Leaked GTX295 scores are genuine

IT168.com is a site located in the Far East, and these guys are known for snatching exclusives from the factory floors. In the case of everybody’s favorite green parts, guys from vga.it168.com managed to get their hands on upcoming GeForce GTX 295 card and ran some preliminary benchmarks. Sadly, IT168.com retracted the story, but it was too late – Internet caught up with the pictures, which I am bringing here for your viewing pleasure.

From what we can see, this card is an interesting combo between GTX260 and 280. For starters, this is nothing else but two GTX260 boards beside the shader part.

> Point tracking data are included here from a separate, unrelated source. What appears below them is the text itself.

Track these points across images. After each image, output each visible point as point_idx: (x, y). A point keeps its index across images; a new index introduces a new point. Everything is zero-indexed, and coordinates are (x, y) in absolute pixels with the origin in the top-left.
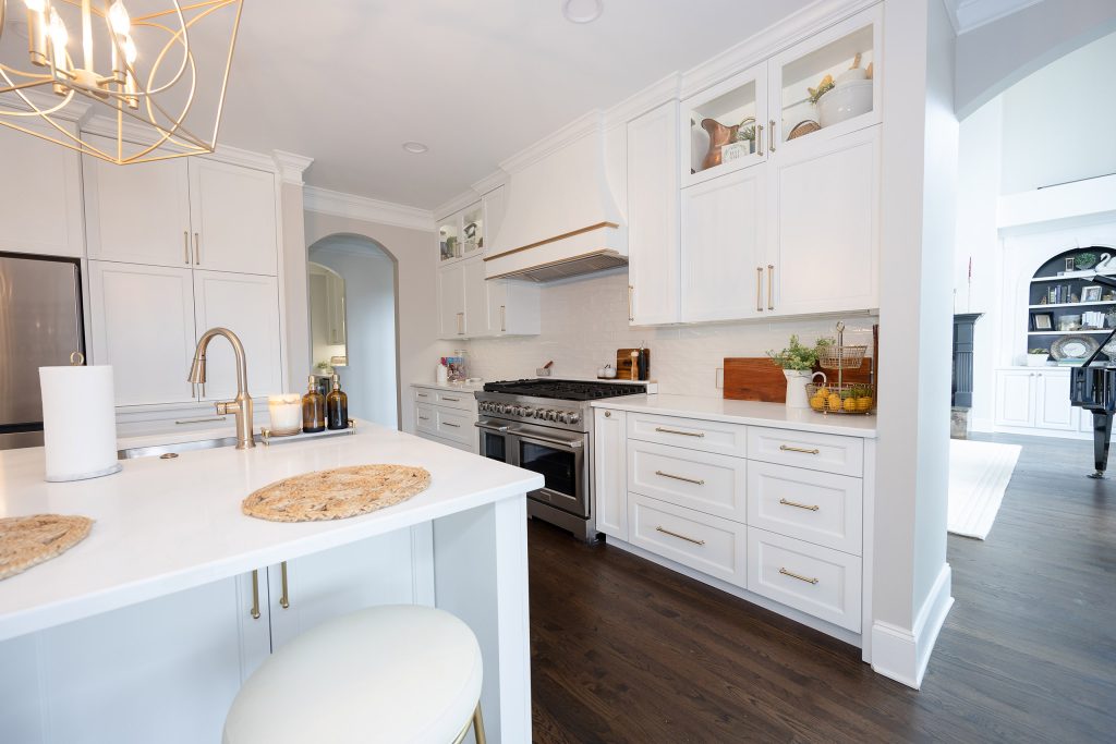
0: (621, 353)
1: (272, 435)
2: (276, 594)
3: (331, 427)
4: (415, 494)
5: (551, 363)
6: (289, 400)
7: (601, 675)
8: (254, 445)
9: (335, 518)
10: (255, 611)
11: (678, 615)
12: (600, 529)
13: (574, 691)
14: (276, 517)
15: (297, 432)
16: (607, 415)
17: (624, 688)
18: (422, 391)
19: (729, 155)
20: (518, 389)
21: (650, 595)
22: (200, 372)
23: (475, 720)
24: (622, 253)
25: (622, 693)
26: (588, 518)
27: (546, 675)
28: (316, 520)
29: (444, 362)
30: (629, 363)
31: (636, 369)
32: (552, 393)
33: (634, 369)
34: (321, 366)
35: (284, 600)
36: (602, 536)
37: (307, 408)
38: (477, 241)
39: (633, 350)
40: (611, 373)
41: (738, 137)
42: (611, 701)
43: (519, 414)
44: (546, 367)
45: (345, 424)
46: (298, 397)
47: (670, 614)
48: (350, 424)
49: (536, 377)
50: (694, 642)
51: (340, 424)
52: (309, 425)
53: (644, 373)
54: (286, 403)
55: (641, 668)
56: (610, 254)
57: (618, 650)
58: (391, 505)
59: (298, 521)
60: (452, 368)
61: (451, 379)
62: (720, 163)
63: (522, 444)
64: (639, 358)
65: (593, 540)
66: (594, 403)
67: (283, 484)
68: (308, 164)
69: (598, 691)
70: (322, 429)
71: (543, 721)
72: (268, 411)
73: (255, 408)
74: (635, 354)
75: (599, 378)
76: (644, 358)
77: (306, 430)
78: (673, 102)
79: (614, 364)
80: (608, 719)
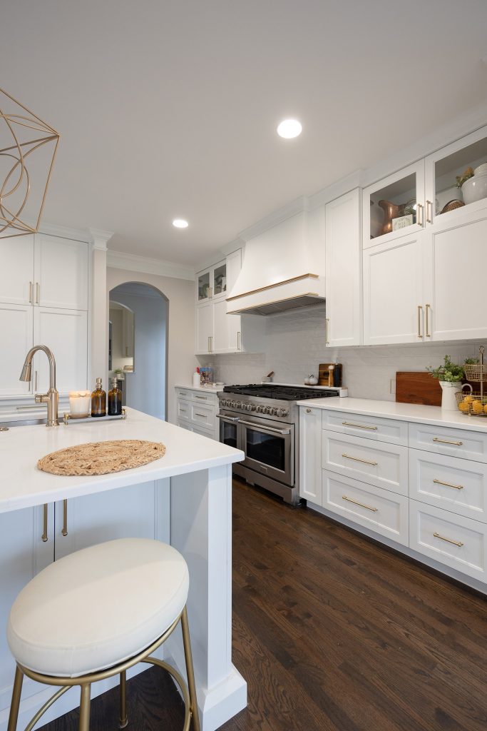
0: (322, 366)
1: (71, 417)
2: (59, 526)
3: (110, 414)
4: (151, 461)
5: (272, 373)
6: (82, 395)
7: (293, 604)
8: (58, 424)
9: (94, 474)
10: (45, 537)
11: (355, 564)
12: (302, 496)
13: (271, 614)
14: (57, 472)
15: (86, 416)
16: (308, 411)
17: (309, 616)
18: (183, 391)
19: (397, 226)
20: (247, 391)
21: (336, 547)
22: (28, 374)
23: (182, 618)
24: (321, 295)
25: (306, 619)
26: (293, 487)
27: (252, 601)
28: (82, 475)
29: (198, 371)
30: (327, 374)
31: (332, 379)
32: (269, 394)
33: (330, 378)
34: (117, 372)
35: (64, 531)
36: (304, 501)
37: (95, 400)
38: (223, 287)
39: (330, 365)
40: (313, 381)
41: (405, 212)
42: (298, 625)
43: (246, 409)
44: (269, 376)
45: (120, 412)
46: (89, 392)
47: (350, 563)
48: (123, 412)
49: (262, 383)
50: (365, 585)
51: (116, 412)
52: (96, 412)
53: (338, 381)
54: (81, 396)
55: (324, 603)
56: (312, 296)
57: (306, 586)
58: (133, 467)
59: (70, 475)
60: (204, 375)
61: (203, 383)
62: (391, 231)
63: (249, 430)
64: (334, 371)
65: (296, 503)
66: (299, 402)
67: (68, 450)
68: (110, 236)
69: (289, 616)
70: (103, 415)
71: (246, 635)
72: (69, 402)
73: (60, 401)
74: (331, 368)
75: (306, 384)
76: (338, 370)
77: (93, 415)
78: (358, 189)
79: (317, 374)
80: (294, 638)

  • Clock speeds? GTX260 x2.
  • Number of ROP units? GTX260 x2.
  • Number of Texture units? GTX260 x2.
  • Amount of memory? GTX260 x2.
  • Number of shaders? Well… GTX280. x2.

So, we have a part that was intended to be doubled GTX260, but Nvidia saw that performance-wise, it may not be enough to overtake the Radeon 4870X2 or the upcoming overclocked versions… thus, the company decided to play it safe and unlock all the 240 shaders that each part posess.

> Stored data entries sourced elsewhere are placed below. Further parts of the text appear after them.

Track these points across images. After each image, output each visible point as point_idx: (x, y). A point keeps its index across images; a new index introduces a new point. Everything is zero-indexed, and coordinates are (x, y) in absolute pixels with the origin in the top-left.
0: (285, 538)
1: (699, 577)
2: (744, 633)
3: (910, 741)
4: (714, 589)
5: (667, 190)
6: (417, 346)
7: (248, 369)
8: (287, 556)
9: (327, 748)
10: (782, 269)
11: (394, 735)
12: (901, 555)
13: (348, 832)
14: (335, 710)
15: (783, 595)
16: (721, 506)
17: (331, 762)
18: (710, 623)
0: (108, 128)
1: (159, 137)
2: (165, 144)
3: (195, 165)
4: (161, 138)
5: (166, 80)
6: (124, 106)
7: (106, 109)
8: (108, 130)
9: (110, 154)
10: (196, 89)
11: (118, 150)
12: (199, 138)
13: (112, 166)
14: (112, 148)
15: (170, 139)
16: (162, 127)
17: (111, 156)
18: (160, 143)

Smart move or not? Well, the launch date was moved from early December to first day of CES, but what can you do. This plays perfectly with the decision of not going with separate 55nm GeForce GTX 270, because of all the 65nm inventory that company currently has. Thus, all those chips will become GTX260-216 and (if any) GTX260-192. However, GTX280 will not induce 55nm chips, but the company is preparing GTX285, part with same clocks as ones on Quadro FX5800. Core is 648 MHz, Shaders are set at 1.48 GHz, while 1GB of memory is set at 2.48 GHz.

GTX 295 is going to sit on top of the lineup, followed by GTX285, remaining stock of GTX280 and abundance of GTX260-216 parts (55nm/65nm combo). Unlike some sites, that claimed that 55nm is a power hog, it is now more than obvious that 55nm GTX260 consumes less power than Radeon 4870 and that is no small feat indeed. After all, RV770 features 999 million transistors, while the GT206 carries whopping 40% more, at 1.4 billion.

Now, if only people in charge of memory controller didn’t made a grave mistake and nuked GDDR5 support for political reasons (back in days, while Nvidia was well… feeling quite egoistic), who knows where the power consumption battle would end. The kicking part is that memory controller people are furious with upper echelons in Graphzilla, because if the company adopted GDDR5 support for the 55nm refresh, GTX295 could feature GDDR5 memory because the traces would be much more simpler to route and there would be no “PCB looking like a maze” issues that every GDDR3-based design has.

GDDR5 memory is the way to go for the future of this industry and even though GTX295 will have excellent performance, green goblins have only themselves to blame what would happen with GT206 + GDDR5. We won’t know the answer before the GT212 (40nm die-shrink) at earliest.

All we know is that we have a heated battle for the market in the $499 range again. But this time, with two dual-GPU parts with more than 1.5 GB of memory each. Well, ATI has the advantage there, 2GB GDDR5 vs. 1.79GB GDDR3.